9 Thinking in R
Thinking in R is very important as your R-tasks increase in complexity or magnitude. Keep in mind that the rest of the workshop will build and call on these concepts heavily. This will also be your first foray into examining your approach to a problem and ‘best practices’, as there will almost always be a number of ways of getting to the result you want. The goal is to keep you in the ‘better’ to ‘best’ range as often as possible.
9.1 Memory Allocation
Before we jump into subsetting, we need to briefly touch upon how R treats data, and more importantly, how it grows it as you use it.

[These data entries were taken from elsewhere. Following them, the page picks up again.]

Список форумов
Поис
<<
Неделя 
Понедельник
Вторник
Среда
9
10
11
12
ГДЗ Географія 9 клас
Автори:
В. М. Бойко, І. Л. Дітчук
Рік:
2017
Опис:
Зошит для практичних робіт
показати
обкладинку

Lets look at three possible methods of generating a sequence:
library(microbenchmark)
n <- 10000
# c_grow
c_grow <- function() {
vec <- numeric(0)
for(i in 1:n) vec <- c(vec, i)
}
# subscript
ss_grow <- function() {
vec <- numeric(n)
for(i in 1:n) vec[i] <- i
}
# colon
colon_grow <- function() vec <- 1:n
microbenchmark(
c_grow(),
ss_grow(),
colon_grow(),
times=10L
)
Why is the colon operator so much faster?

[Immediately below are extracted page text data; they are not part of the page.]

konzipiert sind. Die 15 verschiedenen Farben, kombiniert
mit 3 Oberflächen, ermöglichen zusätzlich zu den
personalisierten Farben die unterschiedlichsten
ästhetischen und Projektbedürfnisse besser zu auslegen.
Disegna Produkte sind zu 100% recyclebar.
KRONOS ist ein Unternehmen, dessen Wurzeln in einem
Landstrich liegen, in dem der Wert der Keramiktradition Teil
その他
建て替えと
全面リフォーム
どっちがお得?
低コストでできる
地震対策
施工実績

One reason is that ‘:’ is actually a function just like sum() or mean() or ggplot() - but it is written in C
and written for speed.
Second, When you grow an object incrementally, it can lead to an issue called fragmented memory - when R starts to store the new elements and runs out of the currently allocated space it has to hunt for new space. Do this over and over and it wastes a lot of time.
One stark example is the use of rbind to continuously append to a dataframe.
There are two ways to avoid this trap.
- Build a list of the pieces and combine in one go (using do.call - will be covered later)
- preallocate the memory (will also be covered more later)
Eliminating the growth or re-indexing of objects is an easy way of dramatically increasing the speed of R code.
9.2 Vectorization
I’m sure you’ve heard the concept that for
loops in R are slow. Well slow compared to what?
Let’s consider how we could add together a vector of numbers:
lsum <- 0
for (i in 1:length(x)) lsum <- lsum + x[i]
or the easy R-way
sum(x)
It may seem like a silly example to you because sum(x)
is so intuitive to the average user - but someone had to write the function at some point.
Similar to the :
example previously, these examples provide the same result but with dramatic differences in speed.
The magic that gives these functions is they have been written in C. They are still loops - that is unavoidable, but they’ve been optimized for speed.
The other benefit that is frequent by-product of vectorization is legibility - sum(x) is so easy to understand compared to that loop.
Likewise, conc <- amt*volume
is both easier to read, and clearly expresses the relationship between variables, whether we are multiplying one amt and volume or a columns of amts and volumes.
9.3 Vectorization Tips
- Put as much outside of loops as possible. Ex: If you have a sequence you are applying over and over, create the sequence first and reuse it inside the loop.
- Make the number of iterations as small as possible.
- Don’t feel the need to over-vectorize
We will come back to more ‘optimization’-type issues later, but for now keep these principles in the back of your head as we go forward.
9.4 Indexing
As has been applied in previous examples, R has to have a way of referring to where in your object certain pieces of information are stored. Given that everything in R can be thought of as a vector, indexing allows us to easily query the position in which the vector an element is stored.
For example, to examine the 10th element of an atomic vector one simply can do v[10]
For more complex structures keep in mind this concept of an index for when you’re thinking how to obtain or subset your data.